> [Task instructions]: Take the line that contains "An incomplete object" and all lines after it, up to and including the last line of the data, and write them out exactly; nothing else belongs in the answer.

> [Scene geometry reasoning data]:
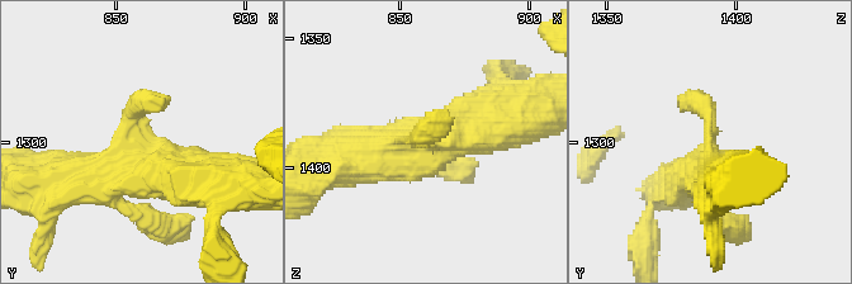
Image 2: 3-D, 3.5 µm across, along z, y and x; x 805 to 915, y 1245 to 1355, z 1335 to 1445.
inspect(em, xy, step 3, tint, (860, 1298, 1391))
shape alone is not enough

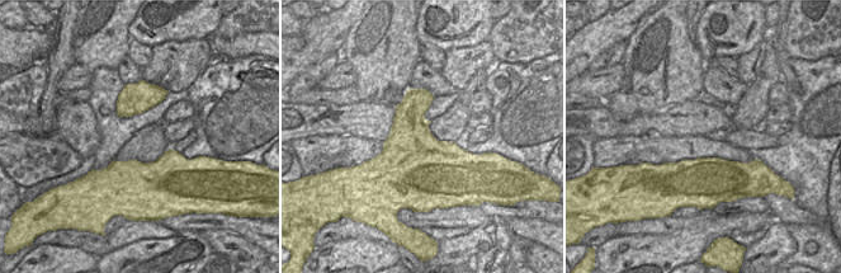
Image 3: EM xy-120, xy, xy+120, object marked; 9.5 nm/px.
accept()
runs along (194, 173), (143, 167), (132, 118), (166, 98) in image 2; one cell here

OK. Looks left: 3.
inspect(3d, 3.5 µm, (784, 1482, 1428))
branch point

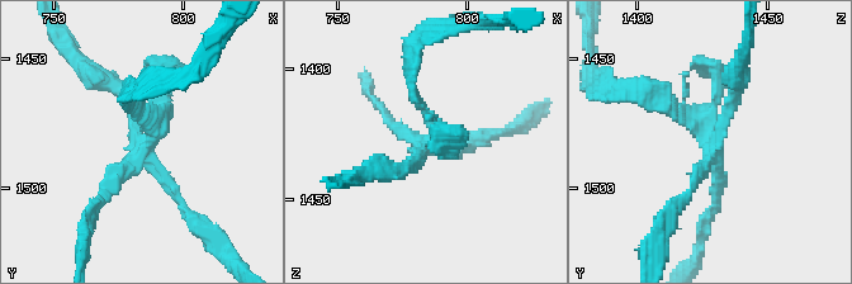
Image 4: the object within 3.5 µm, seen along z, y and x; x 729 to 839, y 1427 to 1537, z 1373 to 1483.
inspect(em, xy, step 3, tint, (784, 1483, 1430))

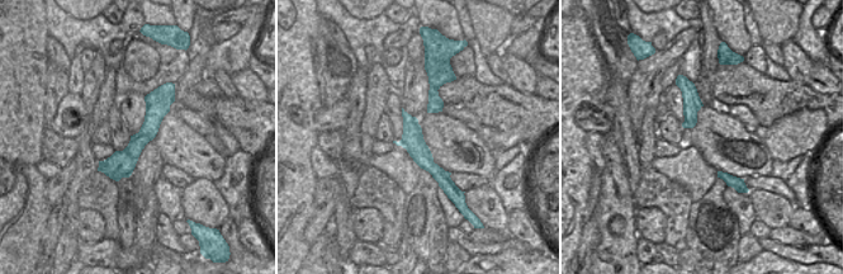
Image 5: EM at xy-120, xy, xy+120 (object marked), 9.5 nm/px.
detach(image 4, (146, 109))
the part that leaves runs along (710, 143), (658, 85), (629, 85) in image 4; a second cell is stuck on

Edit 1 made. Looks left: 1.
stop(detach at image 4, rest unchecked)

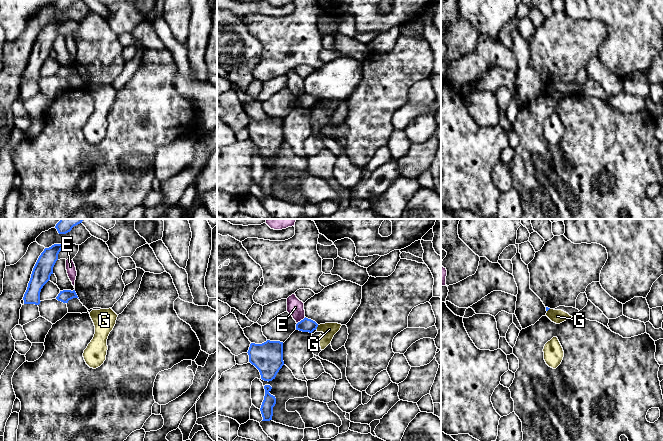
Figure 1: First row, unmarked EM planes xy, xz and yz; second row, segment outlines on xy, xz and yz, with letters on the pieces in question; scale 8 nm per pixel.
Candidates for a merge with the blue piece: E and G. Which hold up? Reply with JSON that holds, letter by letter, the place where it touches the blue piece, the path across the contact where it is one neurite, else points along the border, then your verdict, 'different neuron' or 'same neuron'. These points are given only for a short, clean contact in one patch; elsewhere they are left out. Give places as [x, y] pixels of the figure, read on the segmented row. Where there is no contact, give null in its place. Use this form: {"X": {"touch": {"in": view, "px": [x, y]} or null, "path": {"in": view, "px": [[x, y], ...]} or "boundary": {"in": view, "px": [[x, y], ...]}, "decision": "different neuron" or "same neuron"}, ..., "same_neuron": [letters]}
{"E": {"touch": {"in": "xz", "px": [301, 320]}, "decision": "different neuron"}, "G": {"touch": {"in": "xz", "px": [317, 326]}, "boundary": {"in": "xz", "px": [[318, 325], [315, 329]]}, "decision": "different neuron"}, "same_neuron": []}

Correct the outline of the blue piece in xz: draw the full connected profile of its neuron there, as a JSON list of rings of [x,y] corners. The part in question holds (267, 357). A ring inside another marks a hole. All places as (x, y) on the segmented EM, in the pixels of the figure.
[[[267,340],[262,344],[251,343],[249,350],[249,362],[260,372],[261,379],[272,381],[284,365],[283,342]]]

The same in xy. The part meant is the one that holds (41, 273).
[[[54,244],[45,248],[39,256],[24,294],[24,304],[40,304],[40,292],[43,286],[50,280],[53,274],[53,267],[58,260],[58,254],[65,247],[62,244]]]

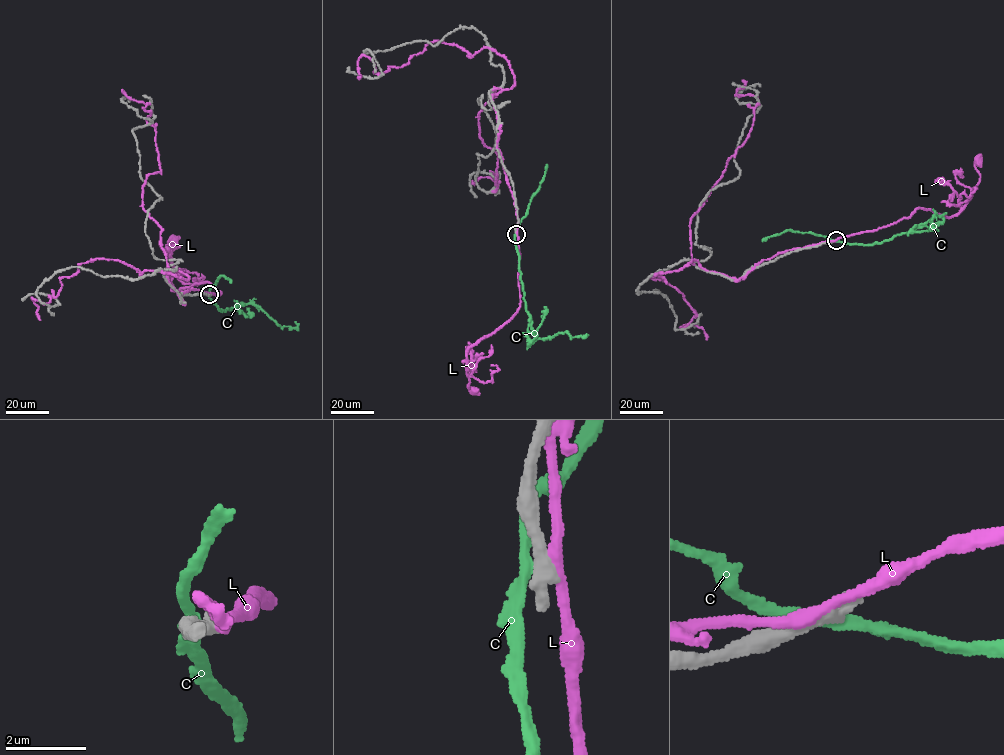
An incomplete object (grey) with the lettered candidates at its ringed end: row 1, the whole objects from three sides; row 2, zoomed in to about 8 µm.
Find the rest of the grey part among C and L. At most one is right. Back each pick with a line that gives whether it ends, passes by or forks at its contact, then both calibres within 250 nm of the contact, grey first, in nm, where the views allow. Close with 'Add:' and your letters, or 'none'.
Add: none

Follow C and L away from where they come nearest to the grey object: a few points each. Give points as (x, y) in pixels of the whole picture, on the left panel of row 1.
C: (209, 294), (222, 311), (253, 303), (281, 326), (296, 328), (294, 322)
L: (210, 294), (217, 296), (221, 292), (205, 281), (171, 290), (173, 266), (168, 241), (173, 240)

> [Reply]:
An incomplete object (grey) with the lettered candidates at its ringed end: row 1, the whole objects from three sides; row 2, zoomed in to about 8 µm.
Find the rest of the grey part among C and L. At most one is right. Back each pick with a line that gives whether it ends, passes by or forks at its contact, then both calibres within 250 nm of the contact, grey first, in nm, where the views allow. Close with 'Add:' and your letters, or 'none'.
Add: none

Follow C and L away from where they come nearest to the grey object: a few points each. Give points as (x, y) in pixels of the whole picture, on the left panel of row 1.
C: (209, 294), (222, 311), (253, 303), (281, 326), (296, 328), (294, 322)
L: (210, 294), (217, 296), (221, 292), (205, 281), (171, 290), (173, 266), (168, 241), (173, 240)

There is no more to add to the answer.